There still exist some 28 hot spots of Agent Orange, commonly concentrated around former U.S. airport bases where the chemical was loaded into planes.

Furthermore, these hot spots still affect the local communities, as the dioxin produced by Agent Orange attaches itself to fish consumed by the nearby citizens.

Agent Orange can affect individuals in a variety of ways, most commonly in the form of birth deformations and defects. Some Vietnamese children are born without eyes and noses. Others are born without the ability to walk or function in a normal societal setting. Some 150,000 children in Vietnam can attribute disabilities to Agent Orange.

Agent Orange can destroy the livelihood of a family, as they are forced to concentrate solely on the care of those unable to attend to the most simplistic of tasks.

Thankfully, organizations such as the Ford Foundation, locally based non-profit Children of Vietnam and others have acknowledged the continuing effects of Agent Orange in the communities of Vietnam. Even the United States government has pledged some $34 million to help clean up hot spots across Vietnam.

However, a handful of non-profit organizations cannot completely eliminate the hardships brought on by the actions of the United States over three decades ago. If there is to be a future Vietnam that is not riddled by the effects of Agent Orange, global action is required.

It is important to leave any misconceived notions at the door. This is not a propagandist campaign by a bitter government. This is not a ploy for monetary donations. There is a powerful and prevalent problem in Vietnam thanks to Agent Orange. It is important that the world understands the effects of this harmful chemical and unites behind the people of Vietnam. It is possible to eliminate the problems associated with Agent Orange; however, it is only possible if the global community pays attention and takes action.

The story in Vietnam is not unique. War has a long history of destroying buildings in the present and destroying families over the course of time. From the atomic bombs dropped in World War II to the use of Agent Orange in Vietnam, war has unintended and unpredictable consequences.
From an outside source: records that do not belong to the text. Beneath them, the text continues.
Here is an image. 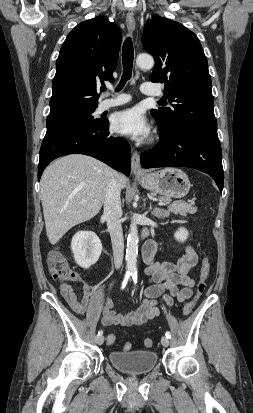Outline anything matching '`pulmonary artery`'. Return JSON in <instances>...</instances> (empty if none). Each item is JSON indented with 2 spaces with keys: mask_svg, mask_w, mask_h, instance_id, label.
<instances>
[{
  "mask_svg": "<svg viewBox=\"0 0 253 413\" xmlns=\"http://www.w3.org/2000/svg\"><path fill=\"white\" fill-rule=\"evenodd\" d=\"M109 90L110 92L115 93V96L101 100L98 104L99 112L125 104L130 100V96L127 94L116 93L113 88H110ZM141 92L148 96H160L162 94L161 90L157 86L148 82L141 85Z\"/></svg>",
  "mask_w": 253,
  "mask_h": 413,
  "instance_id": "e3ab8cb5",
  "label": "pulmonary artery"
}]
</instances>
Even in today’s conflict in Iraq, United States forces are employing the use of white phosphorus bombs, another chemically reactant bomb with unknown side effects. Yet no matter how bleak the future may look, all hope is not lost.

The Vietnamese people are a resilient culture and they will fight to overcome whatever obstacles they may face. Families are uniting together in order to overcome the effects of Agent Orange.

Vietnam is a country of great hope with a bright future. If the world is willing to pay attention, the past can finally be eliminated and Vietnam can begin to move forward in the 21st century. No matter how dark and ominous the past may be, it is never too late to overcome history.